The Republican platform condemned the reckless expenditures of the Legislature, its efforts to disfranchise soldiers, students, and all having African blood in their veins, and squarely declared for the ratification of the fifteenth amendment.

The Democratic Convention, which assembled July 7, 1869, denounced the fifteenth amendment, and had much to say about the reserved rights of the States. The platform contained these resolutions, which sound, at this day, like an inscription from the tombs of the Ptolemys:

"Resolved, That the exemption from tax of over $2,500,000,000 in government bonds and securities is unjust to the people and ought not to be tolerated; and that we are opposed to any appropriation for the payment of interest on the bonds until they are made subject to taxation.
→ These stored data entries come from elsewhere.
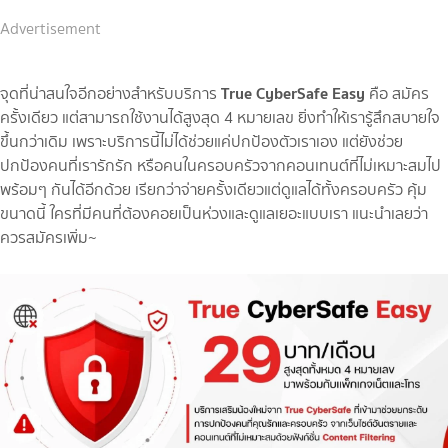
Advertisement
True CyberSafe Easy
จุดที่น่าสนใจอีกอย่างสำหรับบริการ
คือ สมัคร
ครั้งเดียว แต่สามารถใช้งานได้สูงสุด 4 หมายเลข ยิ่งทำให้เรารู้สึกสบายใจ
ขึ้นกว่าเดิม เพราะบริการนี้ไม่ได้ช่วยแค่ปกป้องตัวเราเอง แต่ยังช่วย
ปกป้องคนที่เรารักรัก หรือคนในครอบครัวจากคอนเทนต์ที่ไม่เหมาะสมไป
พร้อมๆ กันได้อีกด้วย เรียกว่าจ่ายครั้งเดียวแต่ดูแลได้ทั้งครอบครัว คุ้ม
ขนาดนี้ ใครที่มีคนที่ต้องคอยเป็นห่วงและดูแลเยอะแบบเรา แนะนำเลยว่า
ควรสมัครเพิ่ม~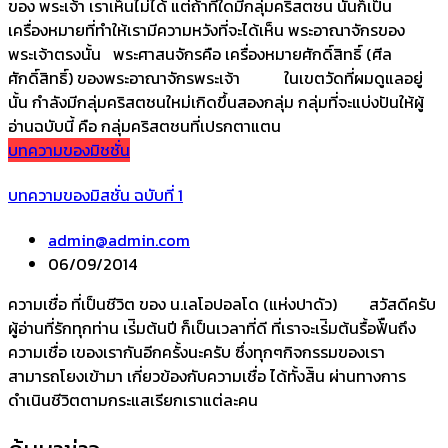
ของ พระเจ้า เราเห็นไม่ได้ แต่ถ้าที่ใดมีกลุ่มคริสตชน นั่นก็เป็น
เครื่องหมายที่ทำให้เรามีความหวังที่จะได้เห็น พระอาณาจักรของ
พระเจ้าตรงนั้น พระศาสนจักรคือ เครื่องหมายศักดิ์สิทธิ์ (ศีล
ศักดิ์สิทธิ์) ของพระอาณาจักรพระเจ้า ในเขตวัดที่ผมดูแลอยู่
นั้น กำลังมีกลุ่มคริสตชนใหม่เกิดขึ้นสองกลุ่ม กลุ่มที่จะแบ่งปันให้ผู้
อ่านฉบับนี้ คือ กลุ่มคริสตชนที่เปรกตาแตน
บทความของมิชชั่น
บทความของมิสชั่น ฉบับที่ 1
admin@admin.com
06/09/2014
ความเชื่อ ที่เป็นชีวิต ของ น.เลโอปอลโด (แห่งปาดัว) สวัสดีครับ
ผู้อ่านที่รักทุกท่าน เร่ิมต้นปี ก็เป็นเวลาที่ดี ที่เราจะเร่ิมต้นรื้อฟ้ืนถึง
ความเชื่อ เของเรากันอีกครั้งนะครับ ซึ่งทุกๆกิจกรรมของเรา
สามารถโยงเข้ามา เกี่ยวข้องกับความเชื่อ ได้ทั้งส้ิน ผ่านทางการ
ดำเนินชีวิตตามกระแสเรียกเราแต่ละคน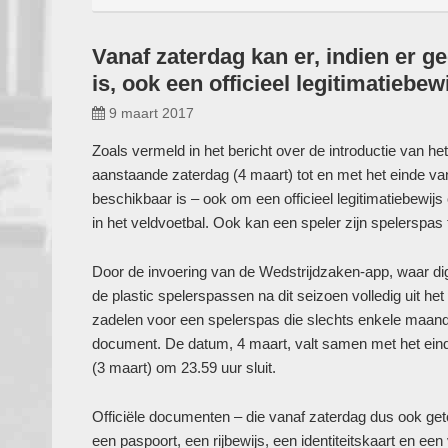
Vanaf zaterdag kan er, indien er g
is, ook een officieel legitimatieb
9 maart 2017
Zoals vermeld in het bericht over de introductie van het 
aanstaande zaterdag (4 maart) tot en met het einde van
beschikbaar is – ook om een officieel legitimatiebewij
in het veldvoetbal. Ook kan een speler zijn spelerspas
Door de invoering van de Wedstrijdzaken-app, waar di
de plastic spelerspassen na dit seizoen volledig uit h
zadelen voor een spelerspas die slechts enkele maande
document. De datum, 4 maart, valt samen met het einde
(3 maart) om 23.59 uur sluit.
Officiële documenten – die vanaf zaterdag dus ook ge
een paspoort, een rijbewijs, een identiteitskaart en e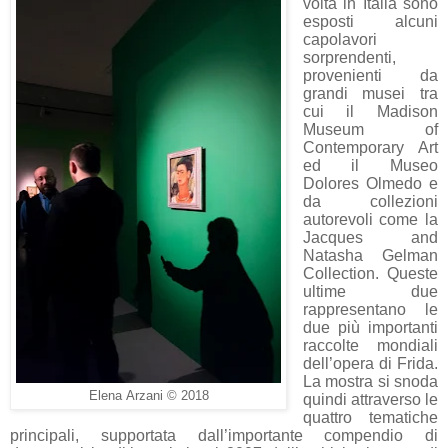
volta in Italia sono
esposti alcuni
capolavori
sorprendenti,
provenienti da
grandi musei tra
cui il Madison
Museum of
Contemporary Art
ed il Museo
Dolores Olmedo e
da collezioni
autorevoli come la
Jacques and
Natasha Gelman
Collection. Queste
ultime due
rappresentano le
due più importanti
raccolte mondiali
dell’opera di Frida.
La mostra si snoda
Elena Arzani © 2018
quindi attraverso le
quattro tematiche
principali, supportata dall’importante compendio di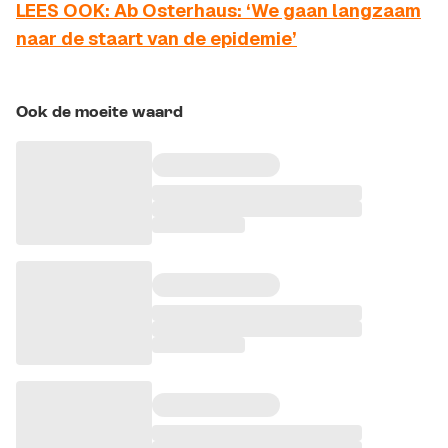
LEES OOK: Ab Osterhaus: ‘We gaan langzaam
naar de staart van de epidemie’
Ook de moeite waard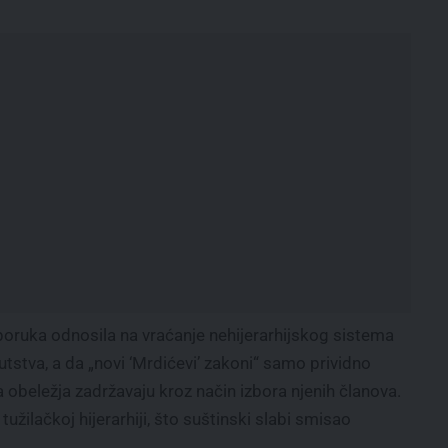
eporuka odnosila na vraćanje nehijerarhijskog sistema
stva, a da „novi ‘Mrdićevi’ zakoni“ samo prividno
ska obeležja zadržavaju kroz način izbora njenih članova.
tužilačkoj hijerarhiji, što suštinski slabi smisao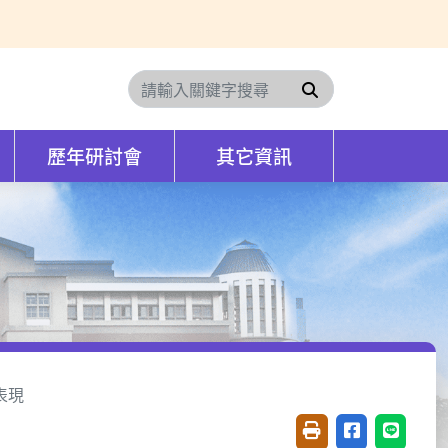
搜尋
歷年研討會
其它資訊
表現
友善列印(開新視窗)
分享至臉書(開
分享至 L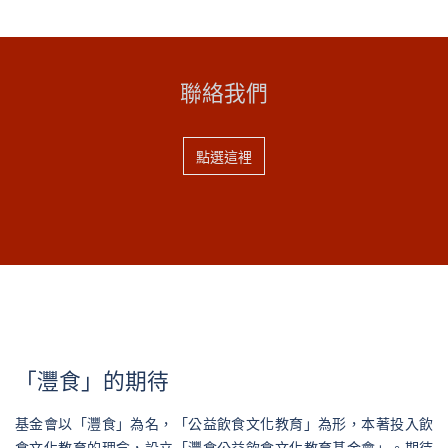
聯絡我們
點選這裡
「灃食」的期待
基金會以「灃食」為名，「公益飲食文化教育」為形，本著投入飲
食文化教育的理念，設立「灃食公益飲食文化教育基金會」。期待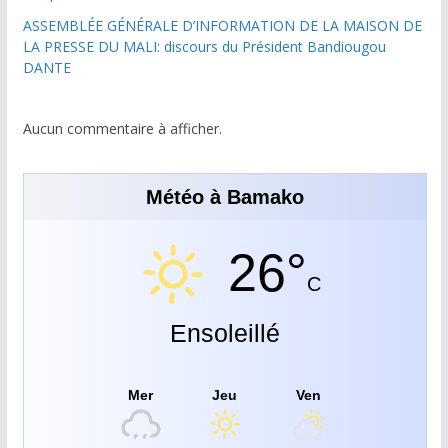
ASSEMBLÉE GÉNÉRALE D’INFORMATION DE LA MAISON DE
LA PRESSE DU MALI: discours du Président Bandiougou
DANTE
Aucun commentaire à afficher.
Météo à Bamako
26°
C
Ensoleillé
Mer
Jeu
Ven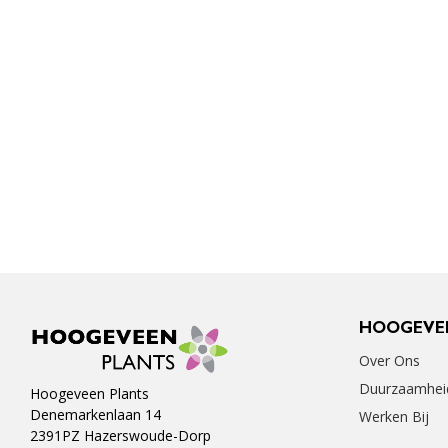
HOOGEVE
Over Ons
Duurzaamhei
Hoogeveen Plants
Denemarkenlaan 14
Werken Bij
2391PZ Hazerswoude-Dorp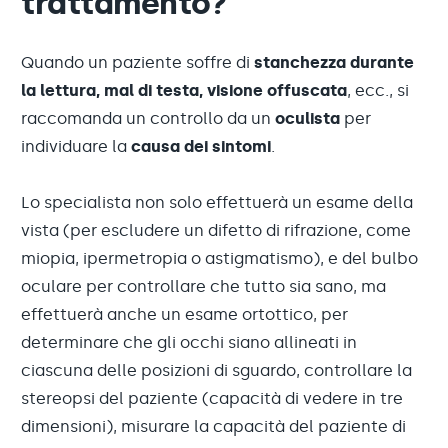
trattamento?
Quando un paziente soffre di
stanchezza durante
la lettura, mal di testa, visione offuscata
, ecc., si
raccomanda un controllo da un
oculista
per
individuare la
causa dei sintomi
.
Lo specialista non solo effettuerà un esame della
vista (per escludere un difetto di rifrazione, come
miopia, ipermetropia o astigmatismo), e del bulbo
oculare per controllare che tutto sia sano, ma
effettuerà anche un esame ortottico, per
determinare che gli occhi siano allineati in
ciascuna delle posizioni di sguardo, controllare la
stereopsi del paziente (capacità di vedere in tre
dimensioni), misurare la capacità del paziente di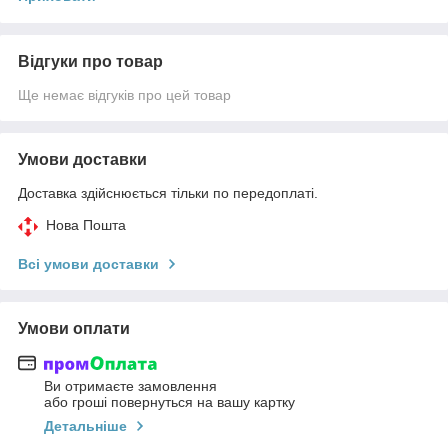
Відгуки про товар
Ще немає відгуків про цей товар
Умови доставки
Доставка здійснюється тільки по передоплаті.
Нова Пошта
Всі умови доставки
Умови оплати
Ви отримаєте замовлення
або гроші повернуться на вашу картку
Детальніше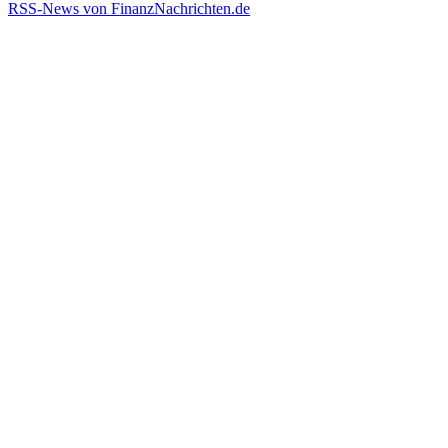
RSS-News von FinanzNachrichten.de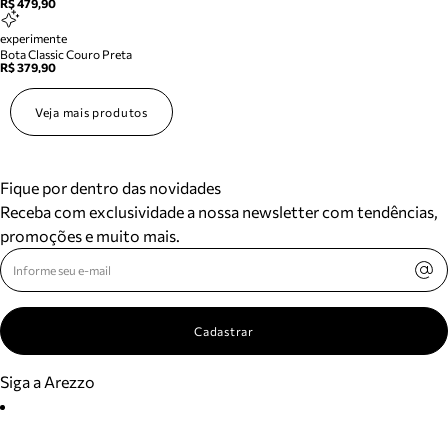
R$ 479,90
experimente
Bota Classic Couro Preta
R$ 379,90
Veja mais produtos
Fique por dentro das novidades
Receba com exclusividade a nossa newsletter com tendências,
promoções e muito mais.
Cadastrar
Siga a Arezzo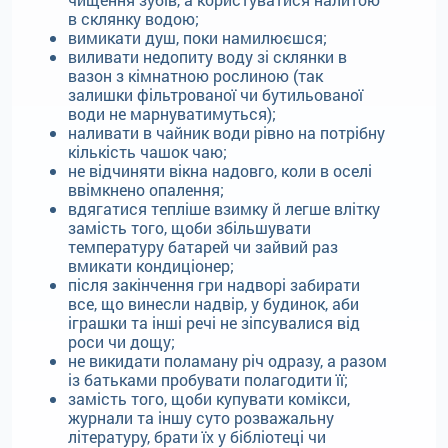
в склянку водою;
вимикати душ, поки намилюєшся;
виливати недопиту воду зі склянки в
вазон з кімнатною рослиною (так
залишки фільтрованої чи бутильованої
води не марнуватимуться);
наливати в чайник води рівно на потрібну
кількість чашок чаю;
не відчиняти вікна надовго, коли в оселі
ввімкнено опалення;
вдягатися тепліше взимку й легше влітку
замість того, щоби збільшувати
температуру батарей чи зайвий раз
вмикати кондиціонер;
після закінчення гри надворі забирати
все, що винесли надвір, у будинок, аби
іграшки та інші речі не зіпсувалися від
роси чи дощу;
не викидати поламану річ одразу, а разом
із батьками пробувати полагодити її;
замість того, щоби купувати комікси,
журнали та іншу суто розважальну
літературу, брати їх у бібліотеці чи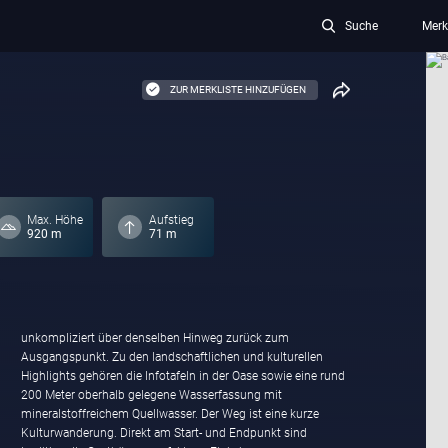
Suche
Merk
ZUR MERKLISTE HINZUFÜGEN
Max. Höhe
Aufstieg
920 m
71 m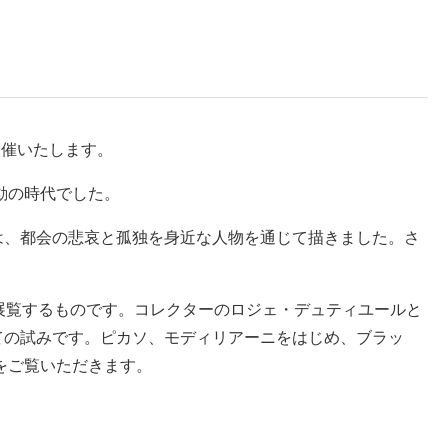
開催いたします。
動の時代でした。
は、都会の悲哀と孤独を身近な人物を通じて描きました。さ
展覧するものです。コレクターのロジェ・デュティユールと
ての試みです。ピカソ、モディリアーニをはじめ、ブラッ
をご覧いただきます。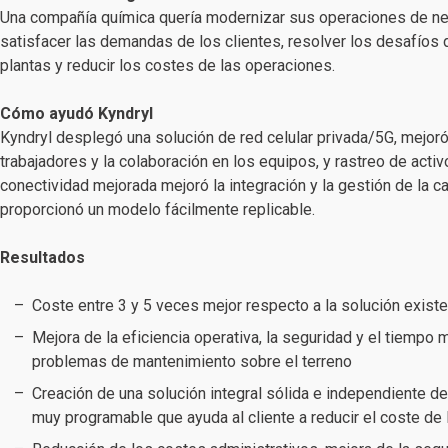
Una compañía química quería modernizar sus operaciones de n
satisfacer las demandas de los clientes, resolver los desafíos 
plantas y reducir los costes de las operaciones.
Cómo ayudó Kyndryl
Kyndryl desplegó una solución de red celular privada/5G, mejoró
trabajadores y la colaboración en los equipos, y rastreo de acti
conectividad mejorada mejoró la integración y la gestión de la c
proporcionó un modelo fácilmente replicable.
Resultados
Coste entre 3 y 5 veces mejor respecto a la solución exist
Mejora de la eficiencia operativa, la seguridad y el tiempo
problemas de mantenimiento sobre el terreno
Creación de una solución integral sólida e independiente de
muy programable que ayuda al cliente a reducir el coste de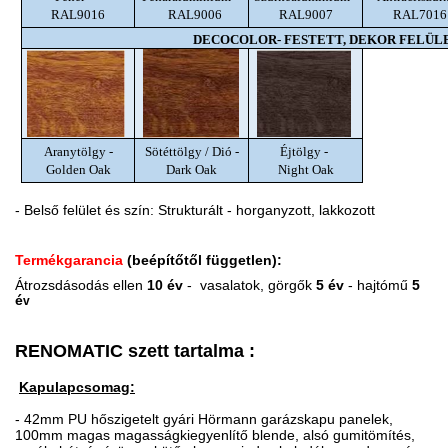
RAL9016
RAL9006
RAL9007
RAL7016
DECOCOLOR- FESTETT, DEKOR FELÜL
Aranytölgy -
Sötéttölgy / Dió -
Éjtölgy -
Golden Oak
Dark Oak
Night Oak
- Belső felület és szín: Strukturált - horganyzott, lakkozott
Termékgarancia
(beépítőtől független):
Átrozsdásodás ellen
10 év
- vasalatok,
görgők
5 év
- hajtómű
5
é
v
RENOMATIC szett tartalma :
Kapulapcsomag:
- 42mm PU hőszigetelt gyári Hörmann garázskapu panelek,
100mm magas magasságkiegyenlítő blende, alsó gumitömítés,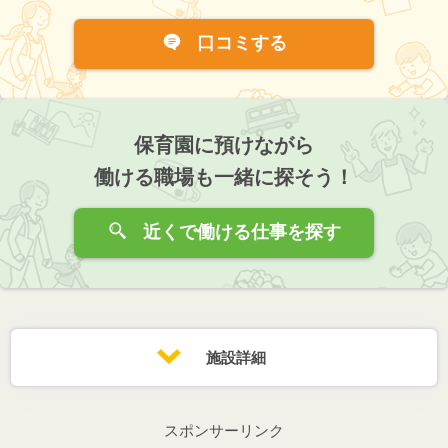
口コミする
保育園に預けながら
働ける職場も一緒に探そう！
近くで働ける仕事を探す
施設詳細
スポンサーリンク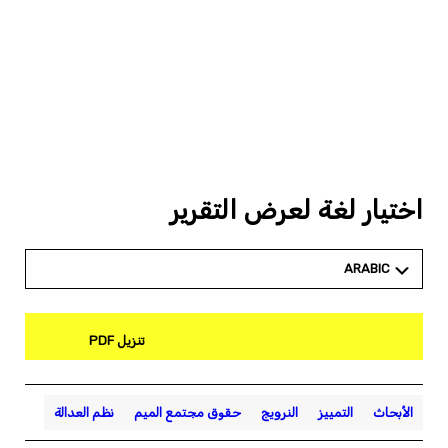
اختيار لغة لعرض التقرير
ARABIC
تنزيل PDF
الأبحاث
التمييز
النرويج
حقوق مجتمع الميم
نظم العدالة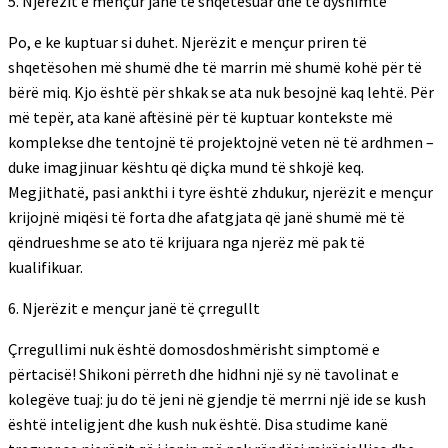
5. Njerëzit e mençur janë të shqetësuar dhe të dyshimtë
Po, e ke kuptuar si duhet. Njerëzit e mençur priren të
shqetësohen më shumë dhe të marrin më shumë kohë për të
bërë miq. Kjo është për shkak se ata nuk besojnë kaq lehtë. Për
më tepër, ata kanë aftësinë për të kuptuar kontekste më
komplekse dhe tentojnë të projektojnë veten në të ardhmen –
duke imagjinuar kështu që diçka mund të shkojë keq.
Megjithatë, pasi ankthi i tyre është zhdukur, njerëzit e mençur
krijojnë miqësi të forta dhe afatgjata që janë shumë më të
qëndrueshme se ato të krijuara nga njerëz më pak të
kualifikuar.
6. Njerëzit e mençur janë të çrregullt
Çrregullimi nuk është domosdoshmërisht simptomë e
përtacisë! Shikoni përreth dhe hidhni një sy në tavolinat e
kolegëve tuaj: ju do të jeni në gjendje të merrni një ide se kush
është inteligjent dhe kush nuk është. Disa studime kanë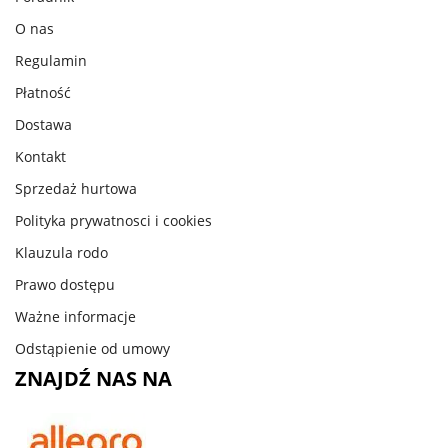
O nas
Regulamin
Płatność
Dostawa
Kontakt
Sprzedaż hurtowa
Polityka prywatnosci i cookies
Klauzula rodo
Prawo dostępu
Ważne informacje
Odstąpienie od umowy
ZNAJDŹ NAS NA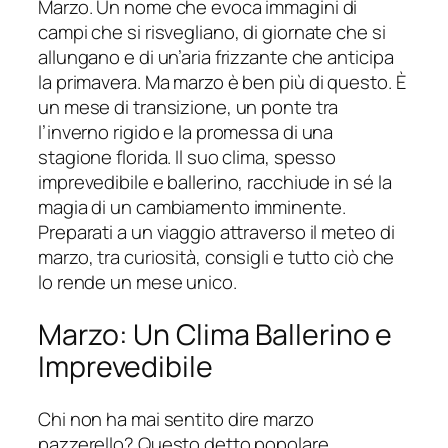
Marzo. Un nome che evoca immagini di
campi che si risvegliano, di giornate che si
allungano e di un’aria frizzante che anticipa
la primavera. Ma marzo è ben più di questo. È
un mese di transizione, un ponte tra
l’inverno rigido e la promessa di una
stagione florida. Il suo clima, spesso
imprevedibile e ballerino, racchiude in sé la
magia di un cambiamento imminente.
Preparati a un viaggio attraverso il meteo di
marzo, tra curiosità, consigli e tutto ciò che
lo rende un mese unico.
Marzo: Un Clima Ballerino e
Imprevedibile
Chi non ha mai sentito dire marzo
pazzerello? Questo detto popolare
"Resolved, That the claims of the bondholders, that the bonds which were bought with greenbacks, and the principal of which is by law payable in currency, should nevertheless be paid in gold, is unjust and extortionate; and, if persisted in, will inevitably force upon the people the question of repudiation."

Here we have the bald proposition to repudiate the interest on the public debt unless it is taxed contrary to law, as made known by repeated decisions of the Supreme Court of the United States; and secondly, the direct threat to repudiate the principal of the National debt unless it is paid off in broken promises to pay. As the greenback is simply a debt or a due bill, this paying debts with debts was a patentable discovery in the science of finance. Taken in connection with the declaration of Vallandigham in the canvass before, that the whole bonded debt should be immediately "paid" in greenbacks, the resolution simply meant that the war debt should not be paid at all. This robbing the men whose money saved the Republic was not acceptable then to the farmers and laborers of Ohio, and will probably not now be more acceptable to the capitalists of New York. It is well, however, to recall the antecedents of a party that first tried to get into power through discreditable expedients, before resorting to a declaration of honest principles in finance.

The convention took a "new departure," and, putting aside Ranney and Pendleton, nominated General W. S. Rosecrans for governor, who was then absent from the country. This nomination was mainly brought about through the zealous efforts of Messrs. Vallandigham, Callen, and Baber.

The opinions General Rosecrans entertained of his new-found friends were not favorable. In a letter dated February 3, 1863, from Murfreesboro, Tennessee, General Rosecrans, in speaking of the slave-holding insurgents, had used this language:

"Wherever they have the power they drive before them into their ranks the Southern people, and they would also drive us. Trust them not. Were they able they would invade and destroy us without mercy. Absolutely assured of these things, I am amazed that any one could think of 'peace on any terms.'

"He who entertains the sentiment is fit only to be a slave; he who utters it at this time is, moreover, a traitor to his country, who deserves the scorn and contempt of all honorable men."

Rosecrans declined the nomination, and George H. Pendleton, after just enough hesitation to impart a proper value to his consent, consented to fill the vacant place at the head of the ticket.